Pentagon officials said the goal initially was to deliver about 90 trucks of aid by sea each day, increasing that to about 150 trucks when the operation reached maximum capacity. About 500 trucks loaded with commercial goods and aid arrived in Gaza every day before the war began last October.
According to the Pentagon, Defense Secretary Lloyd J. Austin III discussed the sea corridor in a phone call with his Israeli counterpart, Yoav Gallant, on Thursday. According to the department, Austin stressed the need to “scale up” humanitarian assistance to Gaza through land border crossings in addition to the pier.
Vice Adm.
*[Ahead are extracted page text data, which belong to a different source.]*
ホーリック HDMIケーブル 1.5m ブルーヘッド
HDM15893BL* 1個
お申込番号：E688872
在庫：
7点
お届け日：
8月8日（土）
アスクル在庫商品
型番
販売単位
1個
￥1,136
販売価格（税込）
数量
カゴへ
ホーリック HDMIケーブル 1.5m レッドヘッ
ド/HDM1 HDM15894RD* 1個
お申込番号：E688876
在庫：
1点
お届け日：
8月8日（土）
Brad Cooper, deputy commander of Central Command, said the dock will only supplement the flow of aid through land crossings, which he stressed is “the most efficient and effective route to move the volume of assistance needed.”
One of Gaza's two main aid crossings, at Rafah on the border with Egypt, has been closed since Israel began its military operation against Hamas fighters there. Israel closed its second major crossing, at Kerem Shalom, after a Hamas rocket attack nearby killed four Israeli soldiers last week. That crossing has since been reopened, Israel says.
An aid group, World Central Kitchen, built a makeshift pier in mid-March to deliver aid by sea to Gaza for the first time in nearly two decades. But those efforts came to an abrupt end in early April, after seven of the group's workers were killed in an Israeli strike.